Document excerpt Start Marker

13 People with Extra Body Parts

Doctors call them supernumerary body parts, but here are a few people who always had a spare hand (or finger, or head...).

1. Anne Boleyn, second wife to Henry VIII of England, is commonly believed to have had 11 fingers and possibly a third breast. Historians believe that she did have an extra finger or at least some sort of growth on her hand that resembled an extra finger, but it is unlikely that she had an extra breast. This rumor may have been started by her enemies because in Tudor times an extra breast was believed to be the sign of a witch.

2. Major league baseball pitcher Antonio Alfonseca has six fingers on each hand, but he claims the extra fingers do not affect his pitching, as they do not usually touch the ball. In most cases of polydactylism (extra fingers or toes), the extra digit has only limited mobility, or cannot be moved at all, and is often surgically removed shortly after birth. The condition is reported in about one child in every 500.

3. Actor Mark Wahlberg has a third nipple on the left side of his chest. Early in his career, he considered having it removed, but he later came to accept it. Around 2 percent of women and slightly fewer men have a supernumerary nipple, although they are often mistaken for moles. They can be found anywhere between the armpit and groin, and range from a tiny lump (like Wahlberg's) to a small extra breast, sometimes even capable of lactation.

Document excerpt End Marker

◆ **What is expected**: List every person named in the article on people with extra body parts. The rows that follow are separate material and have no connection to the article on people with extra body parts.

Listed records Start Marker

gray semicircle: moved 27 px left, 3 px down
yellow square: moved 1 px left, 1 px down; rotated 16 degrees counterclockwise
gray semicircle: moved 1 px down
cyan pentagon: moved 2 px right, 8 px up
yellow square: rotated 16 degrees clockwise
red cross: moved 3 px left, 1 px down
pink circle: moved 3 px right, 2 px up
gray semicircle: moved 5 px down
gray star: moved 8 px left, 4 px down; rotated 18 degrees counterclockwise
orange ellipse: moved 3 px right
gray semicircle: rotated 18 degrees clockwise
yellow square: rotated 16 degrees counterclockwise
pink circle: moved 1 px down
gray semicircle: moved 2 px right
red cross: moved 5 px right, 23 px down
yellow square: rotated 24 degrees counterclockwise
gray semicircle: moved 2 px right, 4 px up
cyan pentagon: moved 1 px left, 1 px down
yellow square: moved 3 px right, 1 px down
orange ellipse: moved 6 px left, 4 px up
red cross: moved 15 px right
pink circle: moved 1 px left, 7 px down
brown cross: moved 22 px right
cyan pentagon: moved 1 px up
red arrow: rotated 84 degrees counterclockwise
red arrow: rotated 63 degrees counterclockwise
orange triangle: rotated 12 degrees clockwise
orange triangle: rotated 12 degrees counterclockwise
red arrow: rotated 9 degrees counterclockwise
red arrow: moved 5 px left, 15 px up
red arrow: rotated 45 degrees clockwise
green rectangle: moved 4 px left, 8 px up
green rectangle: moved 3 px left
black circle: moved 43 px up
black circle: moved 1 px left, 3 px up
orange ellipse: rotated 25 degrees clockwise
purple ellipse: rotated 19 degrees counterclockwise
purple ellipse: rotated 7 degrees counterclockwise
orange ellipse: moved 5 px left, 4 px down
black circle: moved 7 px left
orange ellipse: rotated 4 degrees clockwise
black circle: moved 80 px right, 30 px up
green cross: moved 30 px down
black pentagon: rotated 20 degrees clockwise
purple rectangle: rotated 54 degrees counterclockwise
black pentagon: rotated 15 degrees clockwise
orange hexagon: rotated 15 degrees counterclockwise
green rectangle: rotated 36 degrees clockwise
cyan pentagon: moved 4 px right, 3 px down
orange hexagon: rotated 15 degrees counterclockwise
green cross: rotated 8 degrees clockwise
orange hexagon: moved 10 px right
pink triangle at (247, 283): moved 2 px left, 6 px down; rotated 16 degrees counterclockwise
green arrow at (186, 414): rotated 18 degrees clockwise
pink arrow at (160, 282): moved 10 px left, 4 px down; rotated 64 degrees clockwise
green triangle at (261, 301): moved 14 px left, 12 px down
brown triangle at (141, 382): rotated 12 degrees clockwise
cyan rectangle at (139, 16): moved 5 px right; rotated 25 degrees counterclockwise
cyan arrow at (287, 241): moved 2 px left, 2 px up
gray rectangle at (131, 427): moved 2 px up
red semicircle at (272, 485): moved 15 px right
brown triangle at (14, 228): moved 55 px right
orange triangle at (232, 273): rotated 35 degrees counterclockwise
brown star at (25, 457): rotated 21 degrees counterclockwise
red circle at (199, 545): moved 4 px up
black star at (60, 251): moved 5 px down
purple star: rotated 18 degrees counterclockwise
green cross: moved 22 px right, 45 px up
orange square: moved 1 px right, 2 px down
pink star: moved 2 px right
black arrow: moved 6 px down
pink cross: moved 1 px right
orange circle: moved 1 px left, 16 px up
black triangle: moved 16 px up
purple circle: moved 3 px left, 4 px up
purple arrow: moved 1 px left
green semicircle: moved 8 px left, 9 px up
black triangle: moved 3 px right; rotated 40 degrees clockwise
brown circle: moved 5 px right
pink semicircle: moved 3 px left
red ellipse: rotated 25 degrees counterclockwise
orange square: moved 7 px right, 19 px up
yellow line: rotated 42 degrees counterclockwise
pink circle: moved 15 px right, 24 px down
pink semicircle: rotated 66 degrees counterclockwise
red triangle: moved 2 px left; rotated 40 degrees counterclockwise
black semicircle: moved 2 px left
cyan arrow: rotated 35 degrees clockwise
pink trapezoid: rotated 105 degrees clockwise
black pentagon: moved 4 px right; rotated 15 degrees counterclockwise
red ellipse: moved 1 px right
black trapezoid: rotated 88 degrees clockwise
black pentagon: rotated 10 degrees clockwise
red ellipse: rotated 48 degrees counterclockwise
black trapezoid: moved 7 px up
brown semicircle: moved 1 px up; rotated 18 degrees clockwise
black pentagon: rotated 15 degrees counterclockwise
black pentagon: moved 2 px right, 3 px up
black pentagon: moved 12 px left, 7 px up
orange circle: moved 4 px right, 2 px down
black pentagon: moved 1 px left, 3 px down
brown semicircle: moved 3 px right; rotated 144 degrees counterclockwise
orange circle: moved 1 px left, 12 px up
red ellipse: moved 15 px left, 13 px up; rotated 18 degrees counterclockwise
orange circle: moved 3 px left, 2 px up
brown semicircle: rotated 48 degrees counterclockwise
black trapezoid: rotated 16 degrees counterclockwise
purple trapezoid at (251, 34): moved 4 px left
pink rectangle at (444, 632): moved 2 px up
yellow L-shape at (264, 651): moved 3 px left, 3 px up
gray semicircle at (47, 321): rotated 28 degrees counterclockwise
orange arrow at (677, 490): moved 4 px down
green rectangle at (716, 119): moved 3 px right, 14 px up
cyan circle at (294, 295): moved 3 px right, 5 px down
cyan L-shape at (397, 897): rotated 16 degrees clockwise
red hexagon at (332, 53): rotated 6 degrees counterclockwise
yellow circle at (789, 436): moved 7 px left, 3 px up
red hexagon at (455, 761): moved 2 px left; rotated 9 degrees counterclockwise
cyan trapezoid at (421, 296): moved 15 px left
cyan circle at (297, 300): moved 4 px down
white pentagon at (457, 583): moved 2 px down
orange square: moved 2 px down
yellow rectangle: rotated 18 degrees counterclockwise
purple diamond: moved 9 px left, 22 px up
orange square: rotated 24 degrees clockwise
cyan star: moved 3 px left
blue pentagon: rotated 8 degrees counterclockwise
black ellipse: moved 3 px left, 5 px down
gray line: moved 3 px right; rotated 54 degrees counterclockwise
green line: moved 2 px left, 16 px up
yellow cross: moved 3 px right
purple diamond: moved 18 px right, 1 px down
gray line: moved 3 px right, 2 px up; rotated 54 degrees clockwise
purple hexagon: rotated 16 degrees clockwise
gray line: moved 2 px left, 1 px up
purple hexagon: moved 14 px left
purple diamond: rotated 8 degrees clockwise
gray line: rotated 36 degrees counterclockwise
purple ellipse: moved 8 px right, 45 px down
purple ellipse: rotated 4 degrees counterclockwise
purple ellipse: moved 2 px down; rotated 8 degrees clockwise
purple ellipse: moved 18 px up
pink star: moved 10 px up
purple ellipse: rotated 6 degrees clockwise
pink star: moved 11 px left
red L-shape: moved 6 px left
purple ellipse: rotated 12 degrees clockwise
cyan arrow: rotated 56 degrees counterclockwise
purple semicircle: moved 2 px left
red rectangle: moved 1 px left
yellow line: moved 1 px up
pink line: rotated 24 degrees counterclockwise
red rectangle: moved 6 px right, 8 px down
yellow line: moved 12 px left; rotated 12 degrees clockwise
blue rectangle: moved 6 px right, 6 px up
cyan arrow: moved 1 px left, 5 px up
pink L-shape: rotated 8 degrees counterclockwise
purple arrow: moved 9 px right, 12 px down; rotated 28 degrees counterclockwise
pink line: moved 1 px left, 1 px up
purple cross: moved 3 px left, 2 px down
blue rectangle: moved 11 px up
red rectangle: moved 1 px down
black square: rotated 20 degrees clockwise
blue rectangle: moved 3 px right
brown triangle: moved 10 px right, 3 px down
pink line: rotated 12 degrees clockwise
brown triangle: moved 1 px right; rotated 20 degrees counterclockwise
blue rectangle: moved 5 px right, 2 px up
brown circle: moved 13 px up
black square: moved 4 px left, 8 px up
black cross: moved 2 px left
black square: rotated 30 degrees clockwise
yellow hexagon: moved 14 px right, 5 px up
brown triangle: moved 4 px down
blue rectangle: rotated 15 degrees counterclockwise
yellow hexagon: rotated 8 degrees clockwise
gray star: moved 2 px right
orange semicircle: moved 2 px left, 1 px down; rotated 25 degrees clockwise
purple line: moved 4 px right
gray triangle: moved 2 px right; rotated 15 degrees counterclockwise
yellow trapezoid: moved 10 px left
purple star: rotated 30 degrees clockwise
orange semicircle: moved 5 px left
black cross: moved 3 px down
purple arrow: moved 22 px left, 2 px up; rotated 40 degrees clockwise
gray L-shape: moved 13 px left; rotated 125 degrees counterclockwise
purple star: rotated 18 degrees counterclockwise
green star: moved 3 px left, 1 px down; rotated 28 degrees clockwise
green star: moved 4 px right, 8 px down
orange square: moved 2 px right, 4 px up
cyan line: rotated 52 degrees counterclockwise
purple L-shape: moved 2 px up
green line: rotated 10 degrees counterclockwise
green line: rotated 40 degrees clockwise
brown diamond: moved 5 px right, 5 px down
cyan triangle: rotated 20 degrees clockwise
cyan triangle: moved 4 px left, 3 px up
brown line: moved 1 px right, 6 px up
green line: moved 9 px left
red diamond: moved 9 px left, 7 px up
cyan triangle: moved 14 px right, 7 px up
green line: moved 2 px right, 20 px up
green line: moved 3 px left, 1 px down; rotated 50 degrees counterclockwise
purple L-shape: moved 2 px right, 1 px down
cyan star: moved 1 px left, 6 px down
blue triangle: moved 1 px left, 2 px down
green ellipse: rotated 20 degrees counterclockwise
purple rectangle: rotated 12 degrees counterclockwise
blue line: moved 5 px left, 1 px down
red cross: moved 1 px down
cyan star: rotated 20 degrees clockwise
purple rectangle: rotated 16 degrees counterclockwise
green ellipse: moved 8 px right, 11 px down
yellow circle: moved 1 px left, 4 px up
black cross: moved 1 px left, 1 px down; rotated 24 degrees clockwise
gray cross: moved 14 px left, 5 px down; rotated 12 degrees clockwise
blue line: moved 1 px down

Listed records End Marker

◆ **Your response**: Anne Boleyn, Henry VIII, Antonio Alfonseca, Mark Wahlberg